Semester 1 either at Tilburg University or the University of Wroclaw:
Tilburg University: Transcultural Trajectories
- Canon formation
- Children’s literature in translation
- Reviewing children’s and YA books
- Children’s literature for a diverse world (delivered by University of Glasgow and UAB)
University of Wroclaw: Film and Participatory Culture
- Children and Childhood in Film
- Children's Film
- Conceptualizations of Childhood in Participatory Culture
- Children’s literature for a diverse world (delivered by University of Glasgow and UAB)
Semester 2 dissertation
In semester 2 you will complete a research dissertation. The dissertation will be supported by all institutions throughout your two years of study and in semester 2 of year 2 you will progress to writing up your dissertation.
The language of instruction is English. However, students are strongly encouraged to undertake second language training (English, Spanish, Catalan, Dutch, Danish or Polish) in all mobility periods and relevant classes will be highlighted to students by each partner institution. Students will also have the opportunity to study a third language, such as French, German, Italian or Portuguese, to develop or maintain their language skills in general.
Mobility refers to periods of study or research undertaken during the two years of the programme and can be broken down as follows:
Year 1, semester 1 at the University of Glasgow
Year 1, semester 2 at Aarhus University
Year 2, semester 1 either at Tilburg University, Autonomous University of Barcelona or the University of Wroclaw.
Students choose the location where they wish to complete their research.
Students may choose to attend the summer school between year 1 and year 2 at the University of British Columbia in Vancouver. This will not count as official degree mobility but will be recorded on students' transcripts as an activity undertaken during the programme.
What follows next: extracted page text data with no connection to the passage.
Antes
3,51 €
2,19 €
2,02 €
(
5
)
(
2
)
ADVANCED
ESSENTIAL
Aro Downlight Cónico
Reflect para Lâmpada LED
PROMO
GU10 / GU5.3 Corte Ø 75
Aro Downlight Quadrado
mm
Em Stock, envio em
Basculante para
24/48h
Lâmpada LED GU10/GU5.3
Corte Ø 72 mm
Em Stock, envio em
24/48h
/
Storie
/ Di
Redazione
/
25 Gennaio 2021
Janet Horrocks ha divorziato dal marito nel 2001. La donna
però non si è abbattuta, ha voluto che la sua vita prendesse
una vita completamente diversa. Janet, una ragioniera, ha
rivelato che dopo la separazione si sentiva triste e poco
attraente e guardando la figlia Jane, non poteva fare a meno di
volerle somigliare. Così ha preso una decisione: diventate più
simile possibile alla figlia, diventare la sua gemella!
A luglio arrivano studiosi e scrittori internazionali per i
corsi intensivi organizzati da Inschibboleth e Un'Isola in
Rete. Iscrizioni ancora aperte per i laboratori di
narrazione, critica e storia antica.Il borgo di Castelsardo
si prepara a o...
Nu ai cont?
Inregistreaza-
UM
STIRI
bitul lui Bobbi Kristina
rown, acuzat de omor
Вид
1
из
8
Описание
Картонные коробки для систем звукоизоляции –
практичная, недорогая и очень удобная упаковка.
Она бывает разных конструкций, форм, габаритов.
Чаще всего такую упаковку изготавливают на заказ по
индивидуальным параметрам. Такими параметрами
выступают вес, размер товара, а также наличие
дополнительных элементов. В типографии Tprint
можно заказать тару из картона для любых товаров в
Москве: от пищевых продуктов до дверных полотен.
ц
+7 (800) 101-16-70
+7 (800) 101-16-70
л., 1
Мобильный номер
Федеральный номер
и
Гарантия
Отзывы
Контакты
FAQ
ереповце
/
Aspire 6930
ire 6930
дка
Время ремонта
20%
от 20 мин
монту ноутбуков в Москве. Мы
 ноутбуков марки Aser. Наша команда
Please note: CLMC mobility Study Track options, for Partner Country** Scholarship students, may experience some restrictions in relation to mobility periods outside the Programme Country* group, pending the outcome of the EU - UK EXIT negotiations”.
* Programme Country group = EU countries, Iceland, Norway, FYR Macedonia, Lichtenstein, Turkey, Serbia
** Partner Country group = rest of the world
The Consortium Management Board will have overall responsibility for safeguarding the common standards and mechanisms for the examination of students (European and Third Country).
Each of the course components of the International Master programme has its own form of assessment. These are outlined in the individual course handbooks. In order to calculate the final mark achieved the marks for each component are weighted according to their credit rating.
In year 1 a candidate will be permitted to progress to Dissertation only if s/he has obtained an average aggregation score of 12 (equivalent to Grade C3) or above in the taught courses described above, with at least 75% of the credits at a score of 9 or better (Grade D3 or better) and all credits at a score of 3 or above (Grade F or above).
Each joint partner university will take responsibility for marking according to its own criteria. Each partner university will provide assessment marks as they stand to the Consortium’s Board of Examiners, along with detailed additional descriptors, for the Board of Examiners to translate to University of Glasgow, the given partner university and the ECTS grading systems to facilitate the production of the joint degree transcript and diploma supplement issued by the consortium.
All examination results will be discussed and finalised by the Board of Examiners and formally approved by the Consortium Management Board. The marking systems for each partner university and how these relate the University of Glasgow and ECTS systems will be made clear to students in advance.
The joint degree will have its own external examiner who will be represented on the Board of Examiners.